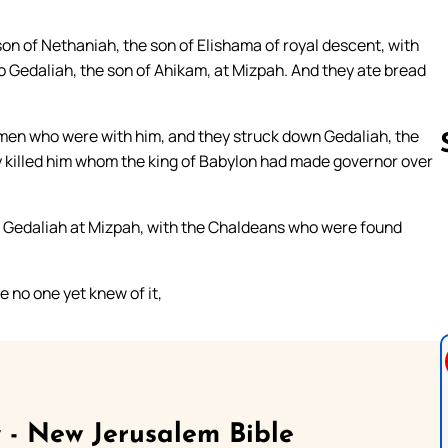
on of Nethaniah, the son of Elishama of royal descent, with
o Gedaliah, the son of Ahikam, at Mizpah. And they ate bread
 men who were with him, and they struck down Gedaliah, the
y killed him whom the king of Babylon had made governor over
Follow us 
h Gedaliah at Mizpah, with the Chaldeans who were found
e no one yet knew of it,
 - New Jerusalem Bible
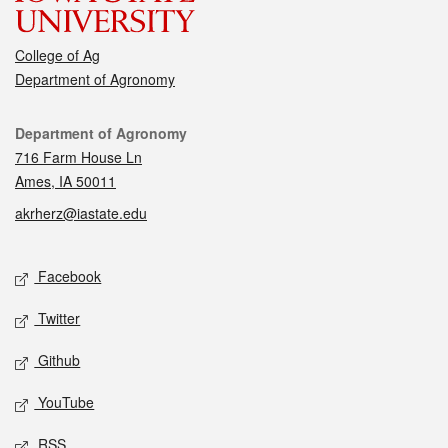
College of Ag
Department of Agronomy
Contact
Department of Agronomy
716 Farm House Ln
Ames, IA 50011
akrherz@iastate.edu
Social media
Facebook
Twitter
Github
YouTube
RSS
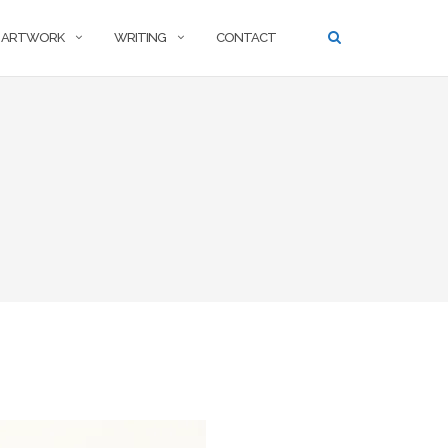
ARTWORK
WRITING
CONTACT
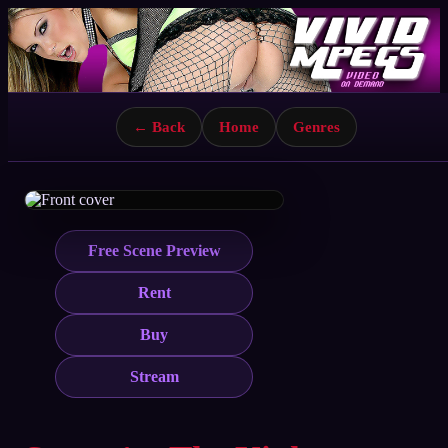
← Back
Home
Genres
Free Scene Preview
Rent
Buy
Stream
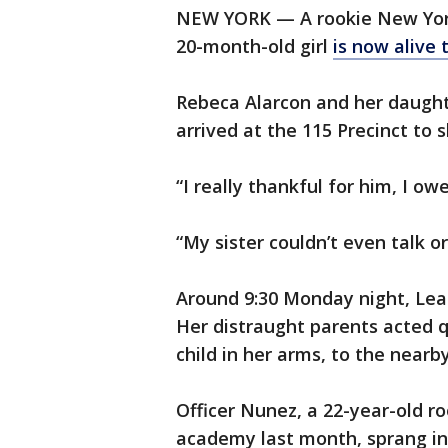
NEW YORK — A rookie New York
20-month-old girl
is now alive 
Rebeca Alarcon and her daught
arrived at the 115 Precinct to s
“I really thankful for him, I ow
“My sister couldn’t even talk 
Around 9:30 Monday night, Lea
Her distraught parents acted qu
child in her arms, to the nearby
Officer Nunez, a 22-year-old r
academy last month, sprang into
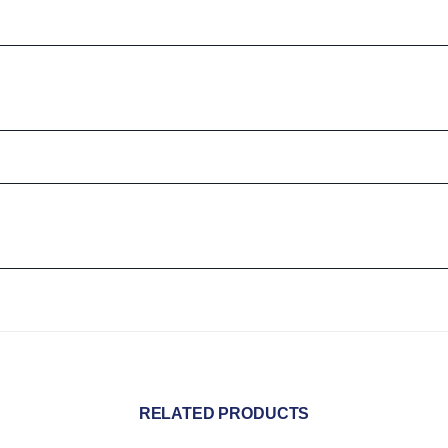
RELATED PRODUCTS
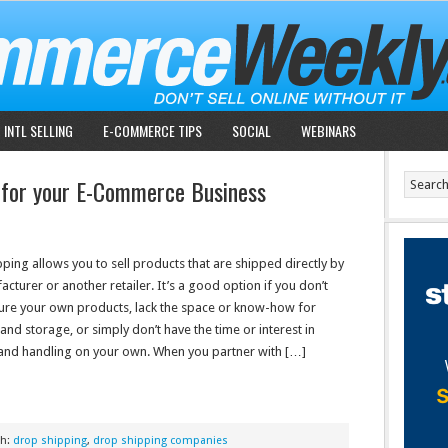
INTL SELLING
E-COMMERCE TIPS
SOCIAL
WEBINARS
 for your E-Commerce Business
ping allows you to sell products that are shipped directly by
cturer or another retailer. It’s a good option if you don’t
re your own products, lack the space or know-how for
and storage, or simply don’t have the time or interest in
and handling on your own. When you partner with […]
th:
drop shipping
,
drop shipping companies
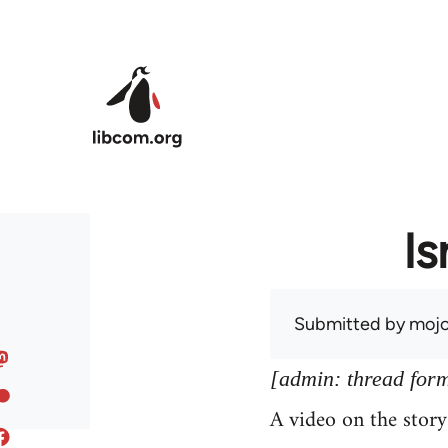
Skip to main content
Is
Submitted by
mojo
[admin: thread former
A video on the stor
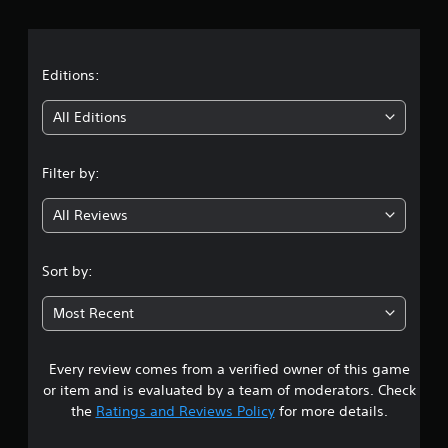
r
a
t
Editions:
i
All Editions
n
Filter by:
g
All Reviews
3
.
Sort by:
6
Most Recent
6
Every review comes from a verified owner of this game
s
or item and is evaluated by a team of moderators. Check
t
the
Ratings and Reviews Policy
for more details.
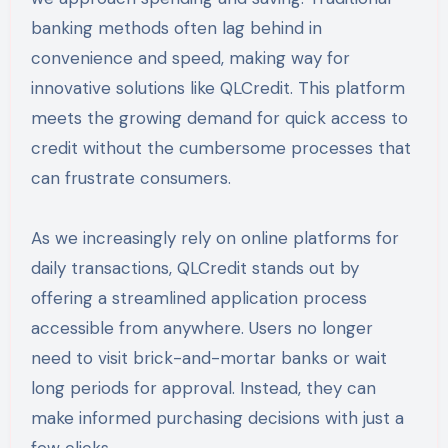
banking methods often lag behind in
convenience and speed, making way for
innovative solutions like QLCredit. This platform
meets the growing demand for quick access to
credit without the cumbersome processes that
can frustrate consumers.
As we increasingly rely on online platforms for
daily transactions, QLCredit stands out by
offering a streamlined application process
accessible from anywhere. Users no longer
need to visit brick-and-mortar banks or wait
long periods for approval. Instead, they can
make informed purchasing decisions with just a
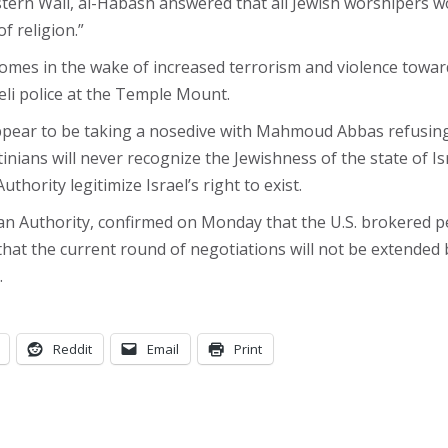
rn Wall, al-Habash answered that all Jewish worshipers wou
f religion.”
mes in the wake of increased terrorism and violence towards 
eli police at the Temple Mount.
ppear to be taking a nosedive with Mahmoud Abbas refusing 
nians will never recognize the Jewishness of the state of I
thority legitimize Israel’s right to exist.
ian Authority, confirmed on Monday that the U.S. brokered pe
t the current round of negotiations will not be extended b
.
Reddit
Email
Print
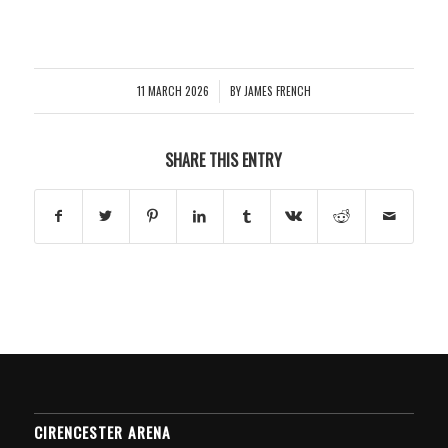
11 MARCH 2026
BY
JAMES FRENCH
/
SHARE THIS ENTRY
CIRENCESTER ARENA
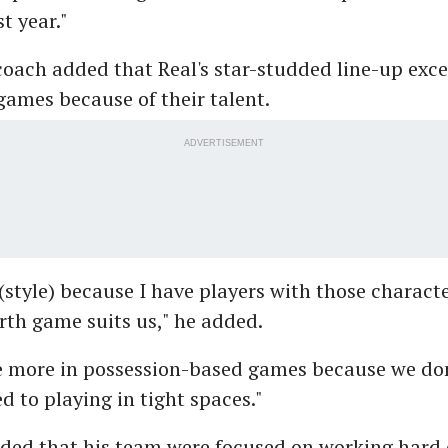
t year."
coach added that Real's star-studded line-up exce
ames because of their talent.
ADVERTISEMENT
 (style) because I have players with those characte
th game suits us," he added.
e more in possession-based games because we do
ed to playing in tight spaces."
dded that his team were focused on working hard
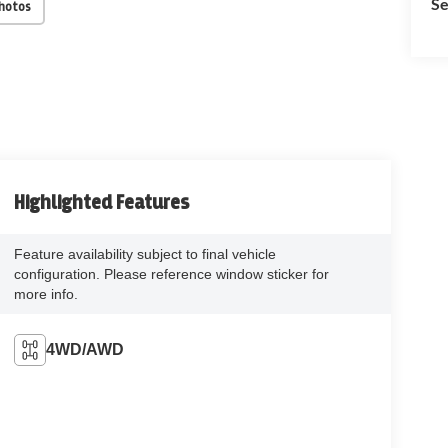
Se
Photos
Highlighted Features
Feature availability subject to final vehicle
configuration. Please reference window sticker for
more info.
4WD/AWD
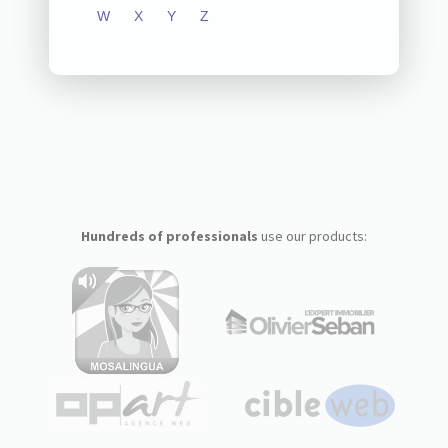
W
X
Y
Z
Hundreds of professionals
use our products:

> **WORK REQUEST**: Please return every line of the material above that includes "your".

> **ANSWER TO THIS EXERCISE**:
 for your E-Commerce Business
re your own products, lack the space or know-how for
and handling on your own. When you partner with […]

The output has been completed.